(SUPPLIED PASSAGE)
Keyboard shortcuts

Press or to navigate between chapters

Press S or / to search in the book

Press ? to show this help

Press Esc to hide this help

Dialect Asm-Printer Status

Abstract

An MLIR asm printer turns in-memory operations, attributes, types, and values into the textual .mlir form used for human inspection and crash dumps. Each dialect contributes to the result through three mechanisms: a printType / parseType pair that handles dialect-specific type bodies, a printAttribute / parseAttribute pair that handles dialect-specific attribute bodies, and an OpAsmDialectInterface that supplies short readable aliases plus per-value SSA-name hints. Per-operation pretty-printing is layered on top through OpAsmOpInterface hooks attached at ODS time. When a dialect leaves a hook unimplemented, MLIR's default trampoline takes over and emits the verbose generic form — "dialect.op"(operands) : (types) -> types for operations, !ns<...stored_payload...> for types, #ns<...stored_payload...> for attributes.

Textual assembly is the only inspection path for the non-input dialects inside tileiras, since this binary never serializes them as bytecode. The printer surface is intentionally uneven: dialects near the user boundary invest in custom spelling and aliases, while short-lived pipeline dialects fall back on the generic printer. Expect polished textual forms for cuda_tile, cute, and cute_nvgpu; expect generic MLIR for most nv_tileaa, nv_tileas, and cutlass operations, with a few aliases or SSA-name hints sprinkled in to keep large dumps legible.
(End SUPPLIED PASSAGE)
(LISTED RECORDS)
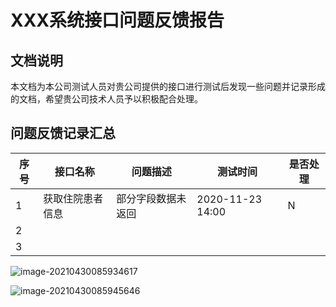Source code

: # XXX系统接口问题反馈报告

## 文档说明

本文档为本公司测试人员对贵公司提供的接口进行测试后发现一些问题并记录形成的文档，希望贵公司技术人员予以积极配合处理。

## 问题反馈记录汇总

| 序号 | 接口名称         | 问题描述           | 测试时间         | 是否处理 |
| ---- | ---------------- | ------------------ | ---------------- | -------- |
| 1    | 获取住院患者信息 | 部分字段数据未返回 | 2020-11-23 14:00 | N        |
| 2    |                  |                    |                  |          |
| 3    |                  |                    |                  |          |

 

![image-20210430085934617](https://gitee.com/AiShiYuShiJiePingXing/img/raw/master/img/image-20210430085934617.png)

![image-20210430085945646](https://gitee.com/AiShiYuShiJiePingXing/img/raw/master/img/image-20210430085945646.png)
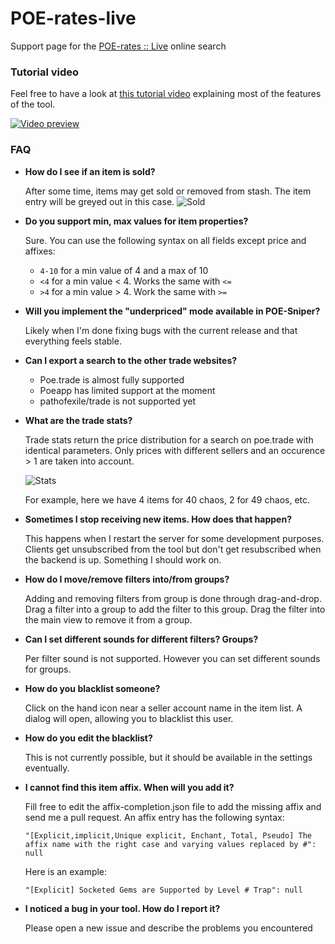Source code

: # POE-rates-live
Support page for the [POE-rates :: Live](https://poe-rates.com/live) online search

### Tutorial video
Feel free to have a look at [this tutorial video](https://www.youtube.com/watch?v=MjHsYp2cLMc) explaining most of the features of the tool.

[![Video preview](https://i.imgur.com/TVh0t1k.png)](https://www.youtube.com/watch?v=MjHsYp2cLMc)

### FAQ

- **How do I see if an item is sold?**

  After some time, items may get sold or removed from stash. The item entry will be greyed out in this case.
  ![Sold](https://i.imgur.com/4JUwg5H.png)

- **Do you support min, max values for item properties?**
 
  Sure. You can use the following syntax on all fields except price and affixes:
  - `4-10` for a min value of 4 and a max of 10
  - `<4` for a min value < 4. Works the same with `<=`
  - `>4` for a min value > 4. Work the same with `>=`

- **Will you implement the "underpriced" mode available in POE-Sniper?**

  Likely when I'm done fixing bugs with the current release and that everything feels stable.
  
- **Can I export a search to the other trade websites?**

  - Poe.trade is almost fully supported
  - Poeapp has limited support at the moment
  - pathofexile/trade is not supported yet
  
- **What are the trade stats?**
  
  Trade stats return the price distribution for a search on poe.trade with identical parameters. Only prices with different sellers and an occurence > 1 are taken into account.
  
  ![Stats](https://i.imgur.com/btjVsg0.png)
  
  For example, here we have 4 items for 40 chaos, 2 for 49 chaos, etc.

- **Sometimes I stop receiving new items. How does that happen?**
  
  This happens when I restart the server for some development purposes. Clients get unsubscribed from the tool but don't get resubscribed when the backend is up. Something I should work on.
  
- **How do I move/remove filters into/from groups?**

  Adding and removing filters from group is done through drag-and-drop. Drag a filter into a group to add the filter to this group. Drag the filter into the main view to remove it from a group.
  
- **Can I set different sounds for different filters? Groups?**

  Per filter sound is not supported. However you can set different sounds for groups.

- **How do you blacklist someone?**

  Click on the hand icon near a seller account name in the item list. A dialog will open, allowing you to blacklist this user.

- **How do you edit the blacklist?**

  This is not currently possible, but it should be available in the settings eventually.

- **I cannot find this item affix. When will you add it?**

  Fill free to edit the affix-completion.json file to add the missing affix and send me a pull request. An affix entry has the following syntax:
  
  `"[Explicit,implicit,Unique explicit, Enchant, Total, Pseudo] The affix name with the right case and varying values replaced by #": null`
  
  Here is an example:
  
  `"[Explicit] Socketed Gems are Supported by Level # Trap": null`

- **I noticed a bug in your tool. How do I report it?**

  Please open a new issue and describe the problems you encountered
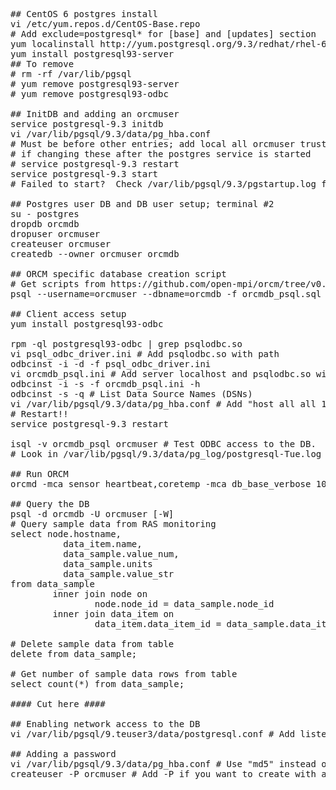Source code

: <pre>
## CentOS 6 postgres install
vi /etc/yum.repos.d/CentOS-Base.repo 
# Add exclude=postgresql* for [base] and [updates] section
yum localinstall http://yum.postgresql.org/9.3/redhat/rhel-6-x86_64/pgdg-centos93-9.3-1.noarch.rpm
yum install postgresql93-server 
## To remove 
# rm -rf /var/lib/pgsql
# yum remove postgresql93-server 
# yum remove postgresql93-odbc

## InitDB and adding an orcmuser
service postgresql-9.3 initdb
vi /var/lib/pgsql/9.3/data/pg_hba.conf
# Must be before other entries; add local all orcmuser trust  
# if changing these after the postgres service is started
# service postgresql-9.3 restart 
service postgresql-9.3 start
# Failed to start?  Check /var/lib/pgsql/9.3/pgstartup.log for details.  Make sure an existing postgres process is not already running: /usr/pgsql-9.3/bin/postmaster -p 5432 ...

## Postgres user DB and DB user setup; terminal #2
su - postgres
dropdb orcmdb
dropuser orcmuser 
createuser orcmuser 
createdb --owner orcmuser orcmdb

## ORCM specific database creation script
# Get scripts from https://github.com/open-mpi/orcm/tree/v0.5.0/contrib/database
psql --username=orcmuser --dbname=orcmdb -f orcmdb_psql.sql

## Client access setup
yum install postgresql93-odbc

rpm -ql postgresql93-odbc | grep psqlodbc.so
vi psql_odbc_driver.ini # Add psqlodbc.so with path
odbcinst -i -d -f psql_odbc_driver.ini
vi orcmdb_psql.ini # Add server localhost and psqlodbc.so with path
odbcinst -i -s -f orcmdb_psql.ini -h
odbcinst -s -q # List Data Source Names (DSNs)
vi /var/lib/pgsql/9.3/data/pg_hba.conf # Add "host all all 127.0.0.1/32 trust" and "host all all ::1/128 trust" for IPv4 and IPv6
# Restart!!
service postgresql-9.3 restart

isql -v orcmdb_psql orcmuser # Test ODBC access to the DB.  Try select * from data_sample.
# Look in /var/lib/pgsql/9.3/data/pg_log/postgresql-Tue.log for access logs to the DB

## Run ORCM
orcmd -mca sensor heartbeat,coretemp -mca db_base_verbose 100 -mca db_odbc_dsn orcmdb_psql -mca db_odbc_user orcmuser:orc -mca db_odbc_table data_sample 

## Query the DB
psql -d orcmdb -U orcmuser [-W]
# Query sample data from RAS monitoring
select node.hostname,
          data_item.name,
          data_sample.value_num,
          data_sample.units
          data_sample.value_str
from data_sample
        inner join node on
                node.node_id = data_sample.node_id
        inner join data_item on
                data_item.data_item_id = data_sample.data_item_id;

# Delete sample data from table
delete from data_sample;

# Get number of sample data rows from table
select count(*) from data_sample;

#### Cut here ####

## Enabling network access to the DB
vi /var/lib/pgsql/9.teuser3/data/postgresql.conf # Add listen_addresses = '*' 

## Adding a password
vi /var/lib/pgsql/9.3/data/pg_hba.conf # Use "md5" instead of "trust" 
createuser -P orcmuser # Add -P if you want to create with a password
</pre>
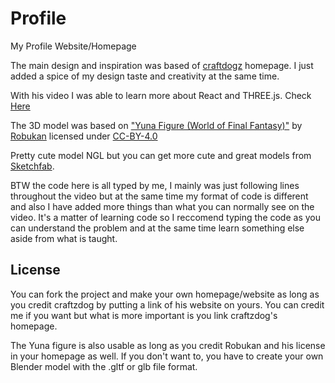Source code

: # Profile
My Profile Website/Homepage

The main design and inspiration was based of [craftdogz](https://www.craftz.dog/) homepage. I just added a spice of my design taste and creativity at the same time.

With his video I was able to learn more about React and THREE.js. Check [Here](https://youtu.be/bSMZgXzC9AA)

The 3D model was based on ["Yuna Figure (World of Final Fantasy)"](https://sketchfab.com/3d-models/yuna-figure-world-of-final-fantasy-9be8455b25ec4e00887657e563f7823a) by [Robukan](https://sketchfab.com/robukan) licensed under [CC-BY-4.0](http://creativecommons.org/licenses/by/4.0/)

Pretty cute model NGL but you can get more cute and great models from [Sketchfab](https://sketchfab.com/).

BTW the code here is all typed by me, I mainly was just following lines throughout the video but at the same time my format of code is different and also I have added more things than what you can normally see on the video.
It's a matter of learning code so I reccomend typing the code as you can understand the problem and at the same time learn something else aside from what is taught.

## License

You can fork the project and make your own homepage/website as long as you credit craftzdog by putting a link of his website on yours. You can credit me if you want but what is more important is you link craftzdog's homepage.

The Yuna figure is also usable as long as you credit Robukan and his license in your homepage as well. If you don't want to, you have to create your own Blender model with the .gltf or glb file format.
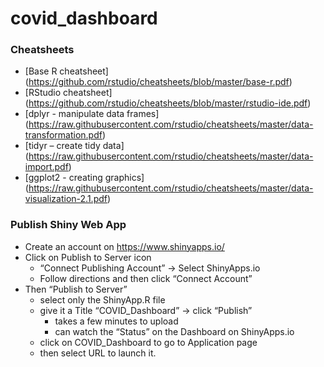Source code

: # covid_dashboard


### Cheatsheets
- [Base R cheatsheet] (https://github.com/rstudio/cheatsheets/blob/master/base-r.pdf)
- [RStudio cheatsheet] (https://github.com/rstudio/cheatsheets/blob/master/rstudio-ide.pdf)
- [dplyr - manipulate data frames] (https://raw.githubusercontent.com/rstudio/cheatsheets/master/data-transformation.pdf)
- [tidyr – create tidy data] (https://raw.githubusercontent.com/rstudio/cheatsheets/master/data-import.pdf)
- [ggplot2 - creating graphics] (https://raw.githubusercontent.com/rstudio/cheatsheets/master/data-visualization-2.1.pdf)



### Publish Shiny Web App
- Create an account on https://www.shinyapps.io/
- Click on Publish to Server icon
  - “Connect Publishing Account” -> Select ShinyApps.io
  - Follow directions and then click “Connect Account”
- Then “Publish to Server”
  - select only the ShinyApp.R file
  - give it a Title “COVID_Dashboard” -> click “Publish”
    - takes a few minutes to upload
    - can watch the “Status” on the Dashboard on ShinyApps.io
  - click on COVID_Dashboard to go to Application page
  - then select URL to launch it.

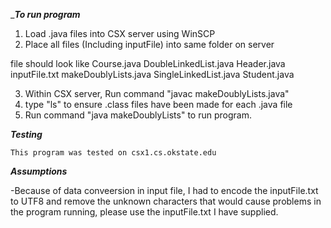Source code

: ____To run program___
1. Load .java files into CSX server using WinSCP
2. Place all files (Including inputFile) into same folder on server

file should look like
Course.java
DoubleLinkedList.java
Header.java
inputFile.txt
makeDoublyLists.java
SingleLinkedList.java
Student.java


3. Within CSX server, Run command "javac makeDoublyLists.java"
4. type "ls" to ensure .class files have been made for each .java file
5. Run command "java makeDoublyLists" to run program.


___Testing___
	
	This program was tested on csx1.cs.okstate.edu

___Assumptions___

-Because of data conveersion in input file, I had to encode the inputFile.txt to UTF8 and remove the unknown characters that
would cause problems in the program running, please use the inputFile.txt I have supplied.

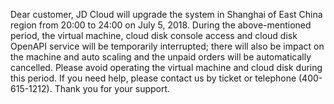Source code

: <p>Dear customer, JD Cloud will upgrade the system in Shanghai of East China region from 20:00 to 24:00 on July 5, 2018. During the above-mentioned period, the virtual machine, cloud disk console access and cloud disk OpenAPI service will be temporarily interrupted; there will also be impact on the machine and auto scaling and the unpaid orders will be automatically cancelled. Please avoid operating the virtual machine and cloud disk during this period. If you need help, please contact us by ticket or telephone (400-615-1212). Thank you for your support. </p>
(End LISTED RECORDS)
(LISTED RECORDS)
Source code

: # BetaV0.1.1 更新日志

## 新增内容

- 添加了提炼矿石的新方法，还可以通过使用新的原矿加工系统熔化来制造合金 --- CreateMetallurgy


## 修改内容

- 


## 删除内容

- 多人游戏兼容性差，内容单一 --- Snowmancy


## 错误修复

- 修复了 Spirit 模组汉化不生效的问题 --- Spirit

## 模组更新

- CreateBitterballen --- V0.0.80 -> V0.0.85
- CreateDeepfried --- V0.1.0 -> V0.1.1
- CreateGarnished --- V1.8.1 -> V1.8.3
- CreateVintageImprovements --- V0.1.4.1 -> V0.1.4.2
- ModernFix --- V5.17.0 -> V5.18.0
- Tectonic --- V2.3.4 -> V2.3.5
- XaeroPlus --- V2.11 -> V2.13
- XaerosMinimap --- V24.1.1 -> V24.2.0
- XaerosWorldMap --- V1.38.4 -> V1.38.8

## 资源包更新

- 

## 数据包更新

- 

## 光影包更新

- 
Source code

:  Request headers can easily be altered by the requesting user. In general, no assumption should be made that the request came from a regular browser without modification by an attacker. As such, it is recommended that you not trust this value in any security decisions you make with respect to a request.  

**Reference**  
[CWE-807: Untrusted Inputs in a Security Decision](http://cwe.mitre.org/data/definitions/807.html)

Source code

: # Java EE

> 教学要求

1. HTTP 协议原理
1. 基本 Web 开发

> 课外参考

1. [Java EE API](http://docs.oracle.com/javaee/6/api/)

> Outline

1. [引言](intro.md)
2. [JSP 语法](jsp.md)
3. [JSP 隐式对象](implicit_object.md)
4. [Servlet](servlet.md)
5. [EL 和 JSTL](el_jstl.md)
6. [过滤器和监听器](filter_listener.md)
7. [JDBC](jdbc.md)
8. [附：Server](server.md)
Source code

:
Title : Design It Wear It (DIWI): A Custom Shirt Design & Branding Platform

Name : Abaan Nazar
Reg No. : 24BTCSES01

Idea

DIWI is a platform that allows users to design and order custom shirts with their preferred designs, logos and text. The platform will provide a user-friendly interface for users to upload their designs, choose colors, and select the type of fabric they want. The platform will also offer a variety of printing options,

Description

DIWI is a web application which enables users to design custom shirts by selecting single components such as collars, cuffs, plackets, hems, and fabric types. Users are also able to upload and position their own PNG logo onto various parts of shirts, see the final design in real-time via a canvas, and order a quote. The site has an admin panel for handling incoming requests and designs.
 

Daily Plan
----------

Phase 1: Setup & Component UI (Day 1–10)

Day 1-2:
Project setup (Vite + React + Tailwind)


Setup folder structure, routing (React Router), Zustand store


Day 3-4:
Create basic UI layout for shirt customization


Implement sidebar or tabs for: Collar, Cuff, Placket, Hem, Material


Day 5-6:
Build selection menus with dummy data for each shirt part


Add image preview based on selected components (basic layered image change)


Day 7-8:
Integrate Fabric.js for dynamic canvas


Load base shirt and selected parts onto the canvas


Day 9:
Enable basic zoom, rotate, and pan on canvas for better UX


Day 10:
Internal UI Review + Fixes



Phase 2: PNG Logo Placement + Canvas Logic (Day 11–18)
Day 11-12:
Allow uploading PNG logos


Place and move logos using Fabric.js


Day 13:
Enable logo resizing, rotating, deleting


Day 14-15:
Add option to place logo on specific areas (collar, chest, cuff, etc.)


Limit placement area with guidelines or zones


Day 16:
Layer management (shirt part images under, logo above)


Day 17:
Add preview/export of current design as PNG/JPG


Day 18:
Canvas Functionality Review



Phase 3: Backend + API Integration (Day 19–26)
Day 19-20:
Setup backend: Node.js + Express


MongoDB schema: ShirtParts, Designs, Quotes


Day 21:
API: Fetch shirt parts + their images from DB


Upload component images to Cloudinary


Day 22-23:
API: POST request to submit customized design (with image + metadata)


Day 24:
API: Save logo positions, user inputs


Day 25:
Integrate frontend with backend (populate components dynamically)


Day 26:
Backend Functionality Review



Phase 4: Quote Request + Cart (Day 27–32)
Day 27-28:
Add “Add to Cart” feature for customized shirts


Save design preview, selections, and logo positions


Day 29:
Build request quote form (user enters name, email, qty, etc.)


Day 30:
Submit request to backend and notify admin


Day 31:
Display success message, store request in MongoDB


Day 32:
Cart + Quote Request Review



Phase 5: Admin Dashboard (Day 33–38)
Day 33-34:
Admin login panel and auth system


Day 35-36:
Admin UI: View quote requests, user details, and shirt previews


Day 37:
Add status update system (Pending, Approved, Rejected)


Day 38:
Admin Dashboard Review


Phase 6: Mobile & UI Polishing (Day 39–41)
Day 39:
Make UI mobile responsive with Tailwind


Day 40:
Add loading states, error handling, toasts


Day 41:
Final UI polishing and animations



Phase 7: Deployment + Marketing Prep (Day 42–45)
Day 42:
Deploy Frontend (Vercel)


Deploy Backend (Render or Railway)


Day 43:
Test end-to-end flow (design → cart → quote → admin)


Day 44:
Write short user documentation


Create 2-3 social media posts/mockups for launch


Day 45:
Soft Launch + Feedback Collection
(End LISTED RECORDS)
# ASSIGNMENT
Resume the dialect asm-printer status section from the point where it stops.

# ANSWER TO THIS TASK
Alias resolution

OpAsmDialectInterface exposes two virtual hooks the printer consults before falling back on the generic form: getAlias(Type, raw_ostream&) and getAlias(Attribute, raw_ostream&). Each hook returns an AliasResultNoAlias, OverridableAlias, or FinalAlias — and, when the result is not NoAlias, writes the alias name into the stream. The printer queries every loaded dialect in registration order; the first non-NoAlias answer wins. FinalAlias short-circuits subsequent dialects; OverridableAlias permits a later dialect to refine the name.

bool emit_type_with_alias(AsmPrinter *p, Type t) {
    SmallString<32> name;
    raw_svector_ostream os(name);
    for (Dialect *d : p->context()->loadedDialects()) {
        OpAsmDialectInterface *iface = d->getRegisteredInterface<OpAsmDialectInterface>();
        if (!iface) continue;
        AliasResult r = iface->getAlias(t, os);
        if (r == AliasResult::NoAlias) { name.clear(); continue; }
        register_alias_decl(p, t, name);   /* emit `!name = type ...` at top of module */
        p->os() << "!" << name;
        return true;
    }
    return false;  /* caller falls back to generic !ns<...> form */
}

When emit_type_with_alias returns false the printer writes the generic form — !ns<storage-blob> for parametric types, the registered mnemonic plus storage for ODS-generated types. Attribute printing follows the same shape with # in place of !.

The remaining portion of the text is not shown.